Morally sound law helps us to distinguish right from wrong, innocence from guilt, and justice from injustice. But if the law from which we learn is not rooted in true morality, what we learn is misshapen, misguided, and misleading, because law always teaches. In such cases it teaches error. Put differently, ideas have consequences, and bad ideas have bad ones. The bad ideas encoded in supposedly morals-free law are corrosive of virtue, of duty, of civility, and of human fulfillment. One of the disastrous effects of allegedly morals-free legislation is that it tends to produce deep and widespread doubt in persons across the culture about what is right and what is wrong, which leaves only a resort to power as a way out of our moral dilemmas. In a moral vacuum, power and doubt rule all. Doubt makes us unsure of ourselves and of our beliefs; power makes those who have it despotic over those who do not. Without morality in law, we know less well and less surely what is right, and if we are ignorant about what is right and wrong, we can raise no compelling argument against evil, or even know it when we see it. Our ignorance makes it so.
Government and governing involve questions of value, questions about what is good, and what is good for us, as well as what is evil and what will do us harm. To instruct us regarding the good, to lead us toward it and to protect us from evil -- whether our own or someone else’s -- are all part of the function of law. But those who wish to exile virtue from the legal code, who wish to banish virtue from law and to render legislation a morality-free zone set these important and valuable functions of law at nought.
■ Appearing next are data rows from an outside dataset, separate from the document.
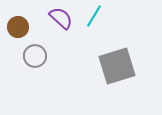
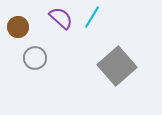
cyan line: moved 2 px left, 1 px down
gray circle: moved 2 px down
gray square: rotated 24 degrees counterclockwise
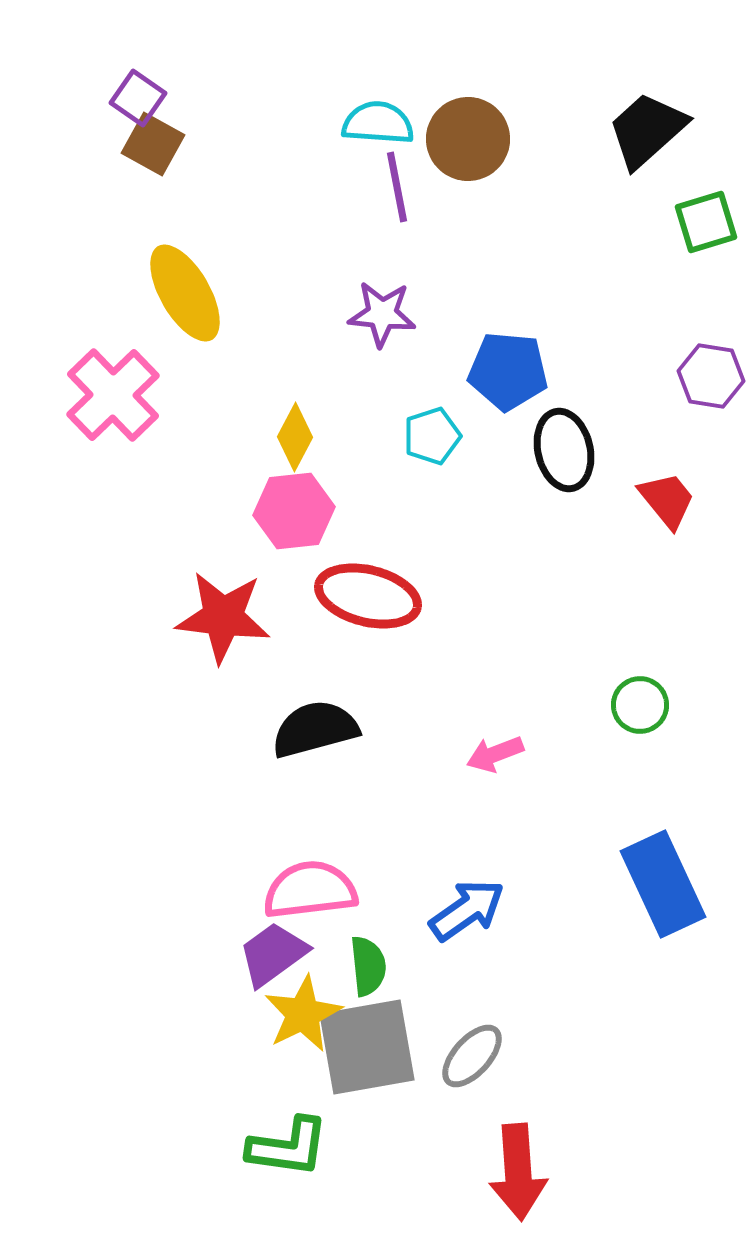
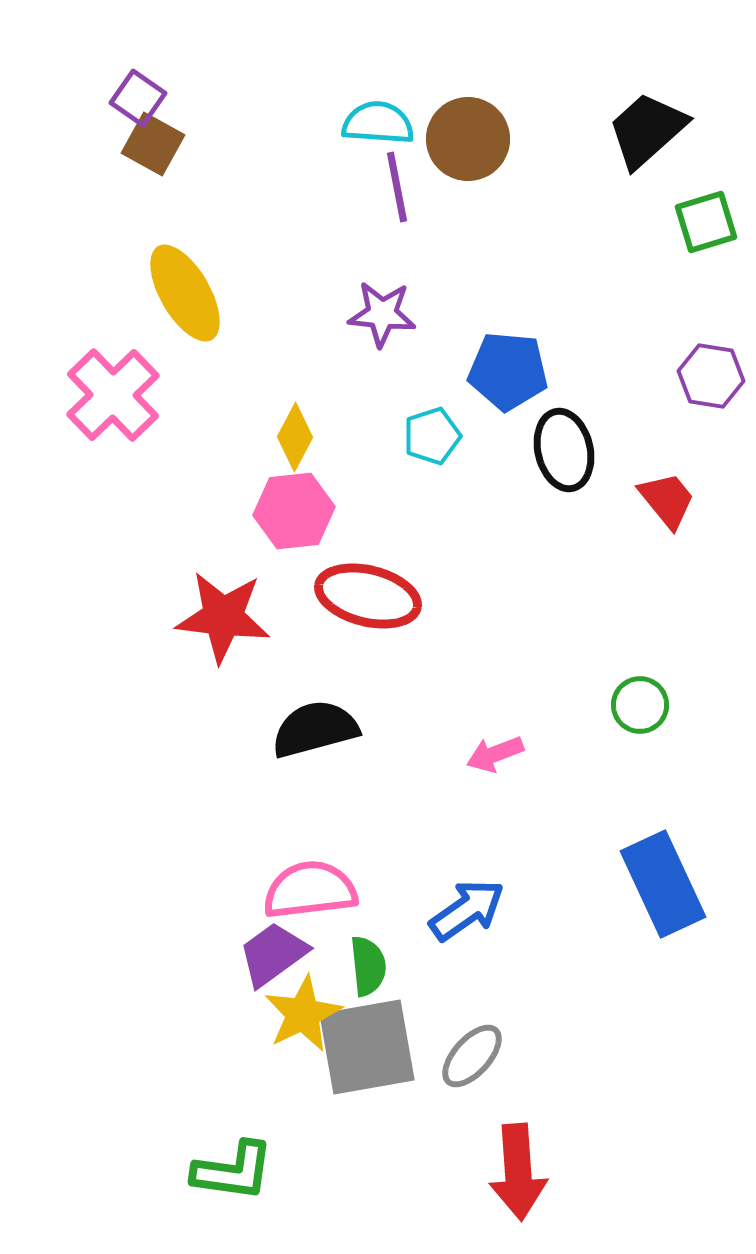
green L-shape: moved 55 px left, 24 px down
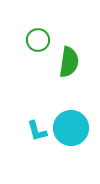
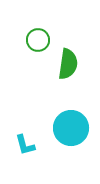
green semicircle: moved 1 px left, 2 px down
cyan L-shape: moved 12 px left, 14 px down
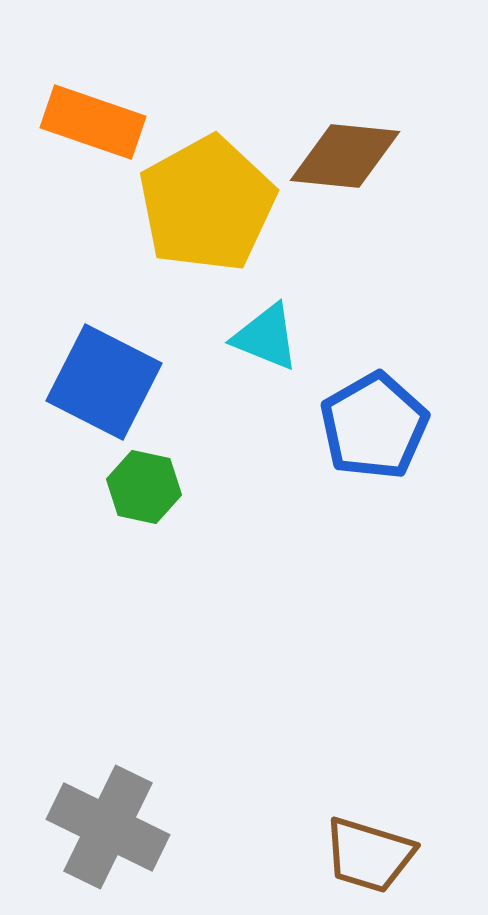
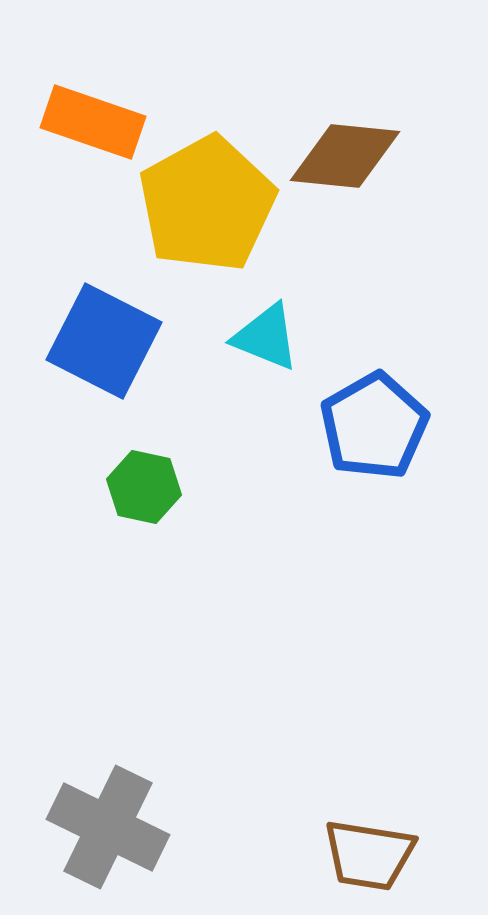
blue square: moved 41 px up
brown trapezoid: rotated 8 degrees counterclockwise
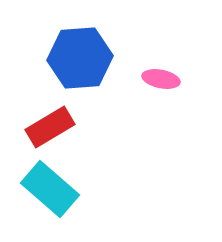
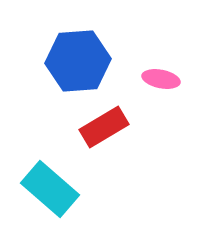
blue hexagon: moved 2 px left, 3 px down
red rectangle: moved 54 px right
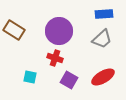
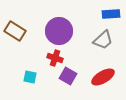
blue rectangle: moved 7 px right
brown rectangle: moved 1 px right, 1 px down
gray trapezoid: moved 1 px right, 1 px down
purple square: moved 1 px left, 4 px up
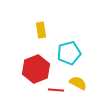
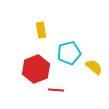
yellow semicircle: moved 16 px right, 16 px up; rotated 12 degrees clockwise
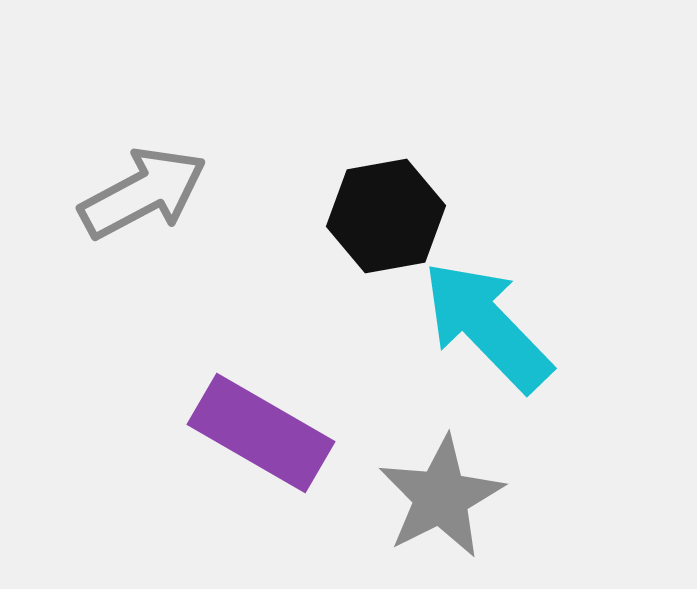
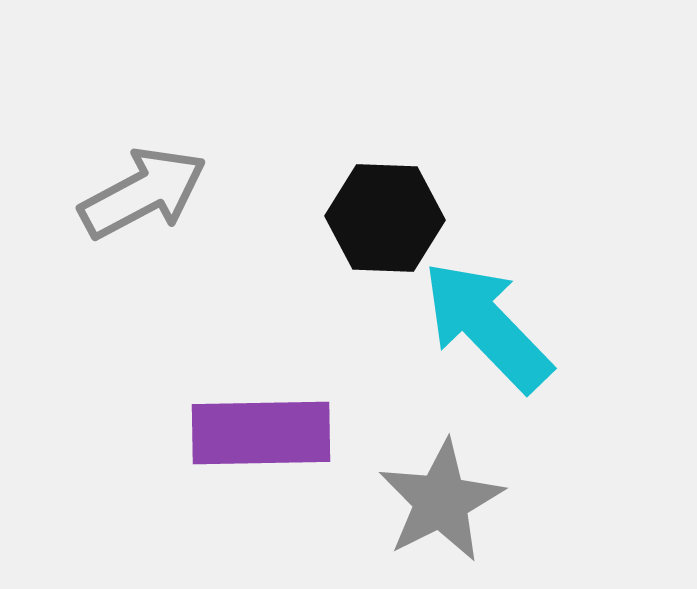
black hexagon: moved 1 px left, 2 px down; rotated 12 degrees clockwise
purple rectangle: rotated 31 degrees counterclockwise
gray star: moved 4 px down
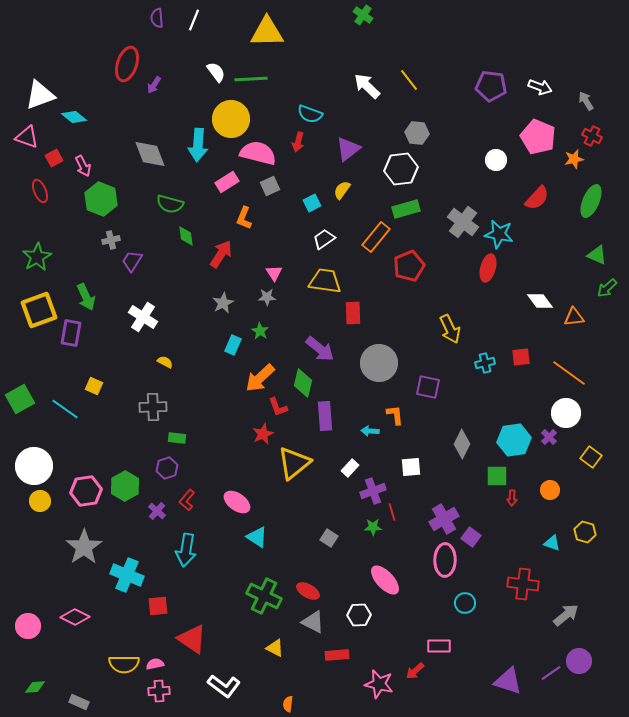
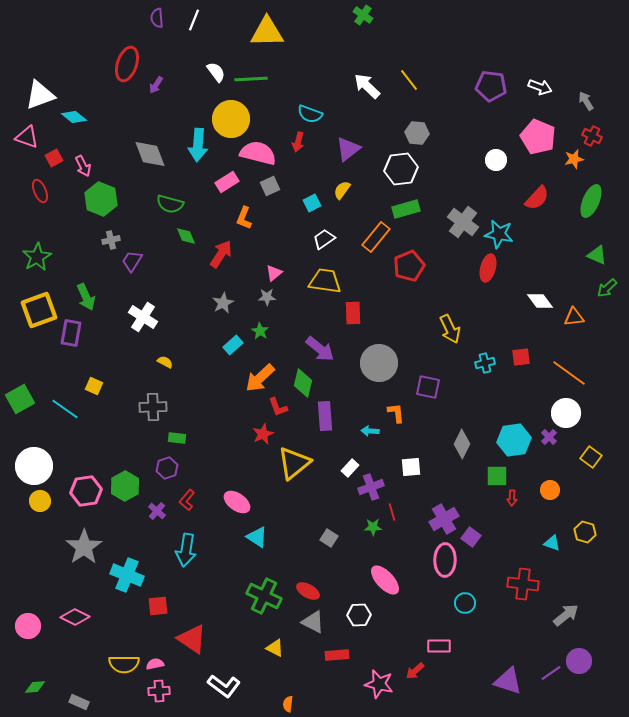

Were those persons to succeed, both we and they would suffer incalculable harm, having had one of our most useful moral educators quite shut down, censored as it were. They would stop the moral voice of law, and in so doing would silence one of our most valuable instructors of civic virtue, thereby destroying one of our most effective guides to prudent social behavior and to the blessings that attend it.
All cultures are rooted in, and are expressions of, deeply held values. Cultures are the historical outworking of those values, the historical human consequences of those values, values that sometimes lead to compassion, beauty, war, deprivation, heroism, or degeneration. Law is a function of culture -- all cultures have law-- which means that law is a function of values, of morality. Law without values is cultural suicide, which is what those who wish to separate the one from the other are going to produce, whether they wish to do so or not.
In our age of increasingly complex moral problems, where technological advances outstrip our moral growth and understanding, we must do our level best to cultivate the wisest persons, the noblest motives, and the highest actions of which we are capable. To do so, we must make far better use of the law as tutor, as moral ennobler. We must remind ourselves repeatedly that the best habitat in which to raise ennobled citizens is a well-ordered society, one in which law is rooted in morality. We must not forget that law is an expression of, and a shaper of, the conscience of a nation. Consequently, the near-sighted and misguided movement to separate law from morality is as dangerous as it is impossible. Both for our nation and for us as individuals, our character is our future. Morality is destiny.
And what morality ought that to be? Simply put: God’s.
The laws of God, his commandments, are the righteous code of freedom, the rules that define and preserve both political freedom and its taproot, spiritual freedom. God’s laws are not merely the suppression of fallen human impulse. They are the honor code of liberation. They are the way authentically free persons conduct their business with Him and with one another: Now that you are free, here is how you ought to live.
God Himself declared as much to the ancient Israelites when, before He gave them His law, He reminded them that He was the very One who brought them out of slavery and bondage in Egypt (Exodus 20: 2). Now that they were a free people, here’s the way a free people ought to act; here’s the way they ought to conduct their affairs. If they were to be, and to remain, both morally and politically free, they must not lie (Exod. 20: 16); they must find ways of gaining rest for themselves and others (vv. 8-11); they must respect their elders, thereby acknowledging the debt they have to their ancestors and those who made the world they inherited (v. 12); they must respect and preserve private property (v. 15); they must respect human life and refrain from all murder (v. 13); they must not serve any false gods, for there is one God and one God only (vv. 2-7); and they must keep themselves free from envy, lust and inordinate desires, which themselves are bondage and indicate moral slavery (v. 17).
In other words, the freedom God gave them came with responsibilities, and these laws articulate the responsibilities. Freedom, to be preserved, comes with obligations. These laws are the preservatives and the obligations.
Freedom, furthermore, must be extended to others, and these laws are how to extend it to those who are foreigners and who live among you. As God never tired to remind the Israelites, they too were foreigners in other lands, and they knew first hand how bitter and crushing that experience could be (Exod. 22: 21, 23:9; Deut 5:5, 10: 19). Imposing that crushing bitterness on others is not the way freed and righteous persons ought to live.
And if the ancient Jews found this freedom and its obligations beyond their reach, as the unregenerate always do, then the law would do something else for them: It would lead them to The Great Liberator Himself (Gal. 3: 24), Who would set them free in soul, a liberation from which all other freedoms spring, and which helps to keep freed persons on the right side of the line that divides liberty from licentiousness.